Greece plans asset sales and budget measures

Friday, 15 April 2011 07:33

Greece plans to carry out 76 billion euros in budget measures and asset sales to meet budget deficit goals. Greece will enact 26 billion euros in deficit cuts and 50 billion euros in asset sales through 2015. Hopefully these measures will cut the deficit to near 1 % of GDP by 2015 from a targeted 7.4 % this year.

Greek bond yields have soared to a record after a German official said mid week that Greece may have to renegotiate its debt burden. The extra yield investors demanded widened to 1,043.63 basis points the most since before the euro’s debut in 1999. The yield on the Greek 10-year bond rose 54 basis points to 13.82 percent.

The government will sell stakes in the country’s phone, power, gas and gambling companies and airport to raise funds to trim debt the sales aim to slash debt by 20 percentage points of GDP by 2015.

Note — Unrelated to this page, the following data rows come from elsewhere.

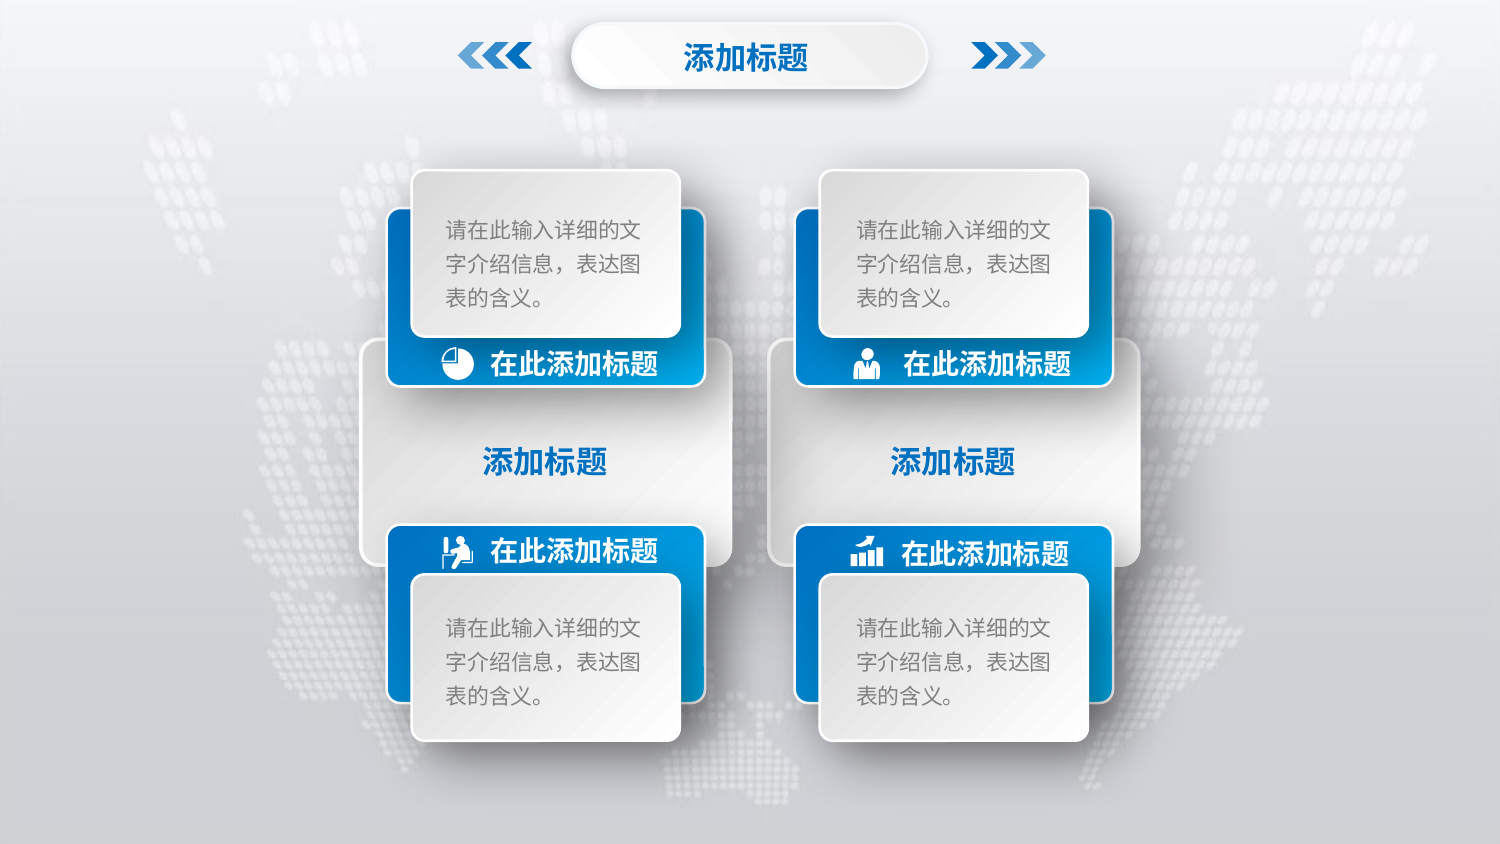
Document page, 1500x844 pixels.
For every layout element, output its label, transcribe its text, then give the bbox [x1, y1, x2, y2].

text_box [817, 572, 1091, 743]
text_box [409, 168, 682, 339]
text_box 在此添加标题 [475, 526, 688, 575]
text_box [384, 207, 436, 389]
text_box [1097, 380, 1114, 389]
text_box [409, 572, 682, 743]
text_box [813, 427, 1141, 522]
text_box 在此添加标题 [886, 528, 1099, 578]
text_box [971, 41, 1046, 69]
text_box [384, 522, 708, 701]
text_box 添加标题 [385, 434, 705, 487]
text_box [442, 535, 474, 570]
text_box [358, 340, 733, 566]
text_box [570, 21, 930, 90]
text_box [792, 522, 1116, 701]
text_box 添加标题 [793, 434, 1113, 487]
text_box 请在此输入详细的文字介绍信息，表达图表的含义。 [841, 201, 1067, 318]
text_box [689, 380, 706, 389]
text_box 请在此输入详细的文字介绍信息，表达图表的含义。 [431, 599, 657, 717]
text_box [792, 207, 847, 389]
picture [0, 0, 1500, 844]
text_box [853, 347, 881, 380]
text_box 请在此输入详细的文字介绍信息，表达图表的含义。 [841, 599, 1067, 717]
text_box 在此添加标题 [475, 339, 688, 388]
text_box [817, 168, 1091, 339]
text_box 请在此输入详细的文字介绍信息，表达图表的含义。 [431, 201, 657, 318]
text_box 添加标题 [617, 34, 876, 81]
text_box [441, 346, 475, 381]
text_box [457, 41, 533, 69]
text_box 在此添加标题 [888, 339, 1102, 388]
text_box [850, 535, 884, 567]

Greece will cut defense spending by 1.2 billion euros, or 0.5 % of GDP, reduce public-sector wage costs by 2 billion euros, or 0.9 % of GDP, and trim spending on pensions by 2.5 billion euros, or 1.1 % of GDP. Also a crackdown on tax evasion will yield 3.5 billion euros, or 1.5 percent of GDP.

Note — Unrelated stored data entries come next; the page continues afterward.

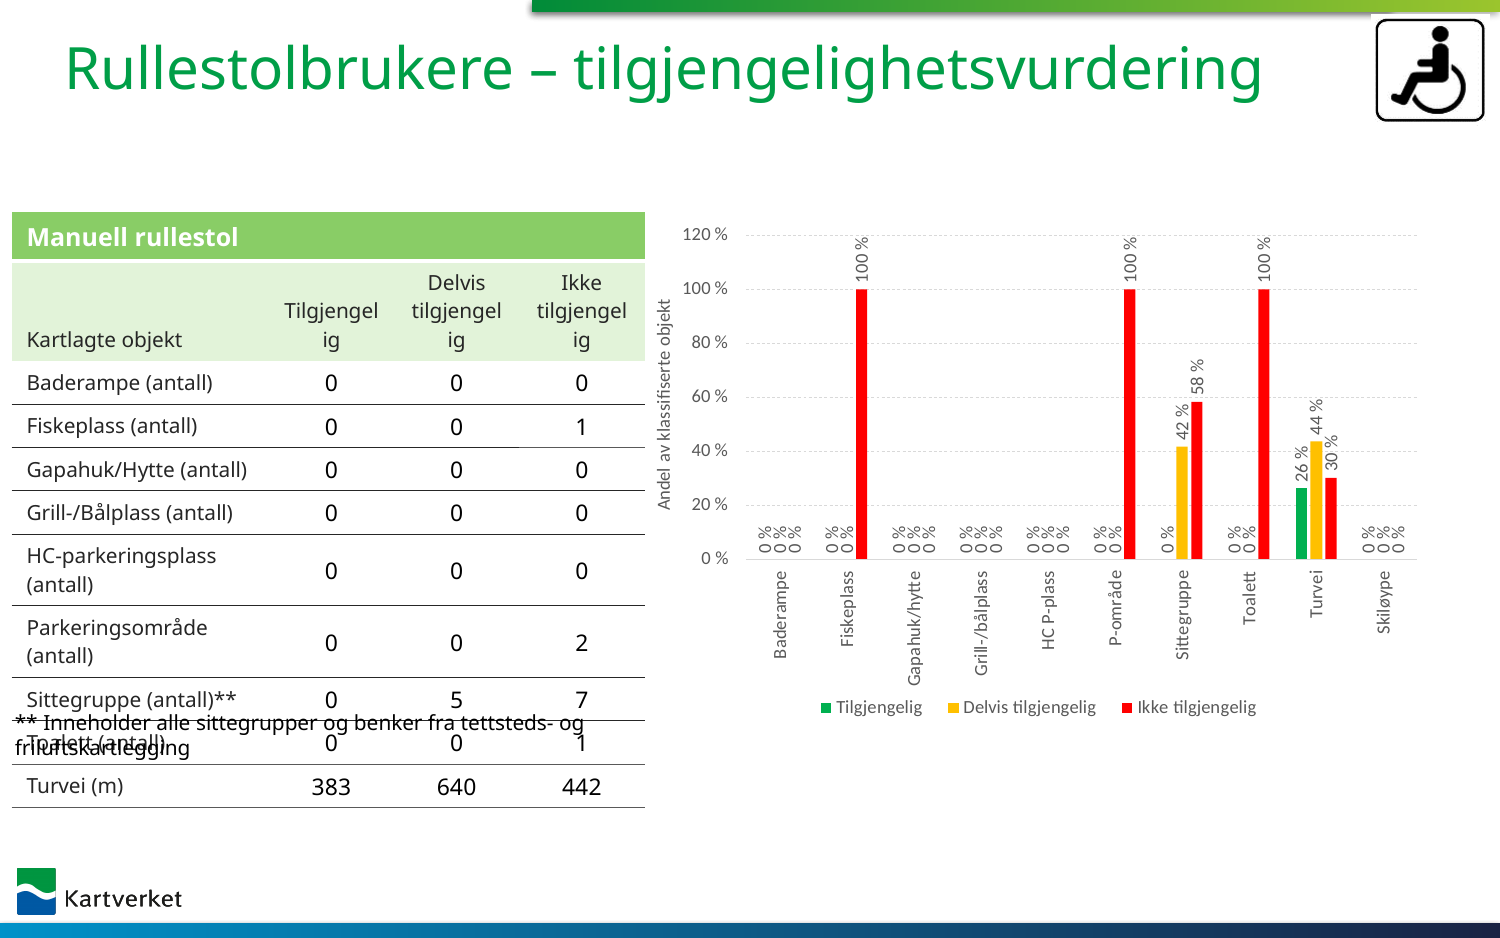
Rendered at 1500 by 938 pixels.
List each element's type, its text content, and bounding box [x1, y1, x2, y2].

table_cell 640 [394, 768, 519, 807]
table_cell Sittegruppe (antall)** [12, 678, 269, 702]
table_cell Ikke tilgjengelig [519, 263, 638, 361]
table_cell 0 [394, 491, 519, 534]
picture [1371, 13, 1491, 127]
table_cell Fiskeplass (antall) [12, 405, 269, 447]
table_cell 0 [269, 448, 394, 490]
table_cell 0 [394, 361, 519, 404]
table_cell 7 [519, 678, 638, 702]
table_cell Delvis tilgjengelig [394, 263, 519, 361]
table_cell Kartlagte objekt [12, 263, 269, 361]
table_cell 0 [269, 491, 394, 534]
table_cell HC-parkeringsplass (antall) [12, 535, 269, 605]
table_cell 0 [519, 361, 638, 404]
table_cell 0 [394, 606, 519, 677]
text_box ** Inneholder alle sittegrupper og benker fra tettsteds- og friluftskartlegging [0, 702, 745, 768]
table_cell 5 [394, 678, 519, 702]
table_cell 0 [519, 535, 638, 605]
table_cell 0 [269, 535, 394, 605]
table_cell Gapahuk/Hytte (antall) [12, 448, 269, 490]
picture [643, 218, 1427, 728]
table_cell 0 [394, 405, 519, 447]
table_cell 442 [519, 768, 645, 807]
table_cell 0 [519, 448, 638, 490]
table_header Manuell rullestol [12, 212, 645, 259]
table_cell Grill-/Bålplass (antall) [12, 491, 269, 534]
table_cell Turvei (m) [12, 768, 269, 807]
table_cell 383 [269, 768, 394, 807]
table_cell 0 [394, 535, 519, 605]
table_cell 0 [269, 405, 394, 447]
table_cell 0 [519, 491, 638, 534]
table_cell 0 [269, 678, 394, 702]
table_cell 1 [519, 405, 638, 447]
table_cell 2 [519, 606, 638, 677]
table_cell Parkeringsområde (antall) [12, 606, 269, 677]
table_cell 0 [269, 606, 394, 677]
table_cell Baderampe (antall) [12, 361, 269, 404]
table_cell 0 [269, 361, 394, 404]
table_cell 0 [394, 448, 519, 490]
text_box Rullestolbrukere – tilgjengelighetsvurdering [49, 12, 1372, 109]
table_cell Tilgjengelig [269, 263, 394, 361]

The measures are aimed at meeting a target, agreed with the EU and the IMF as a condition for the bailout, to cut the deficit to less than 3 percent of GDP by 2014 and a self-imposed goal of reducing it to below 1 percent by 2015. The government still aims for a deficit of 7.4 percent this year even though first quarter revenue missed the target by 1.4 billion euros.

Greece’s Public Debt Service Management Agency will sell 1.25 billion euros of 13-week treasury bills on April 19, they have continued to hold regular T-bill auctions even as it remains frozen out of international bond markets.